Recorded information below:

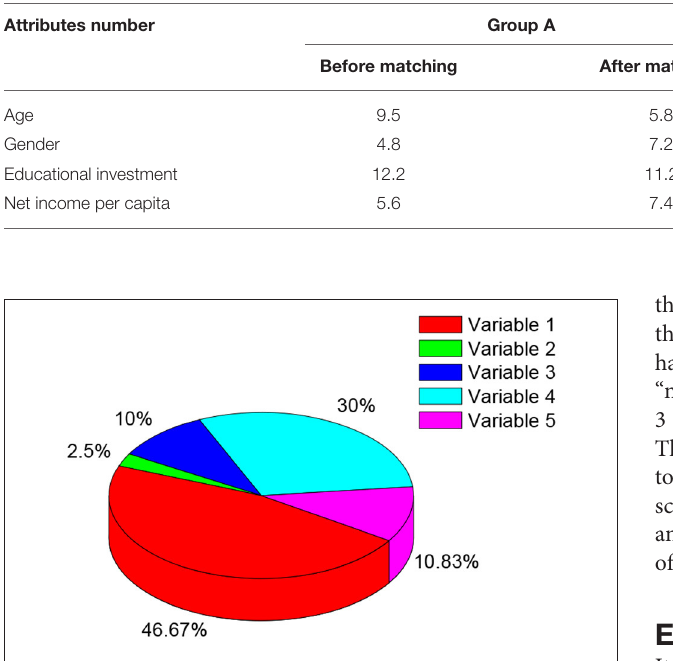
FIGURE 4 | Cognitive abilities distribution of left-behind children among the explained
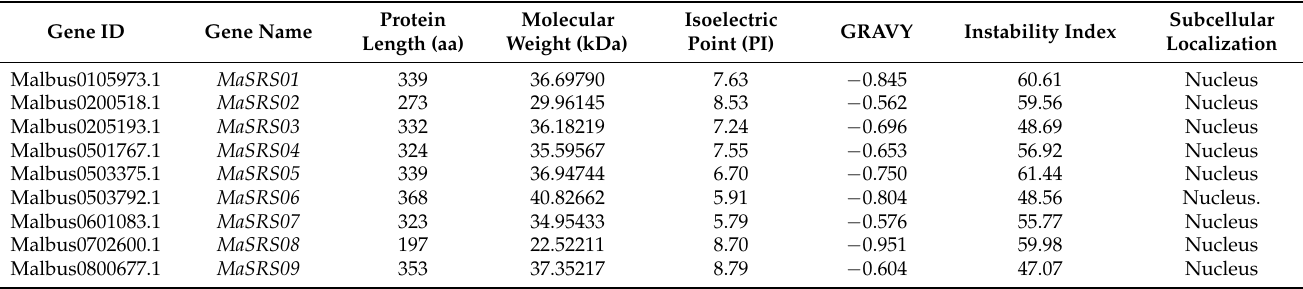
Table 1. Details of the SRS gene family members identified in M. albus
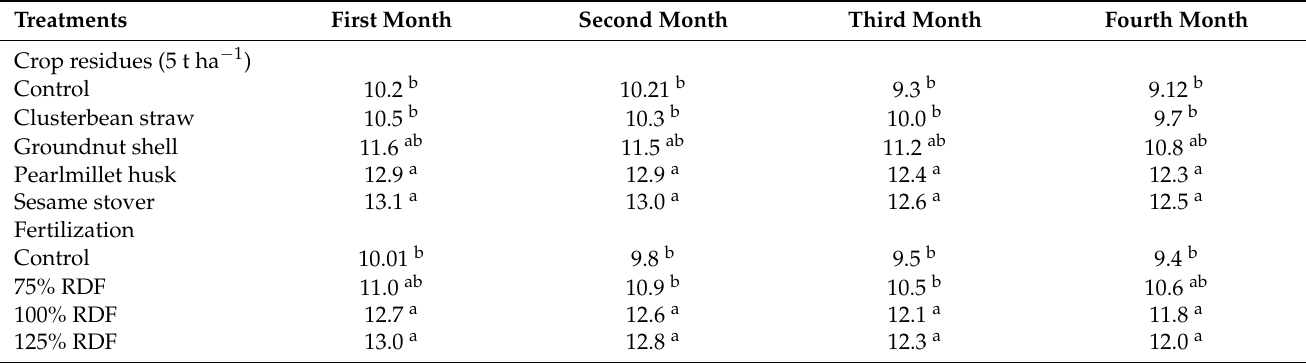
Table 3. Effect of crop residues and fertilization on alkaline phosphatase enzyme activity ( µ g PNP produced g − 1 soil h − 1 ) at first, second, third, and fourth month after sowing.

End of Recorded information.

— Task details —
Keep the pictures out and transcribe the listing exactly.

— Task result —
FIGURE 4 | Cognitive abilities distribution of left-behind children among the explained
Table 1. Details of the SRS gene family members identified in M. albus
Table 3. Effect of crop residues and fertilization on alkaline phosphatase enzyme activity ( µ g PNP produced g − 1 soil h − 1 ) at first, second, third, and fourth month after sowing.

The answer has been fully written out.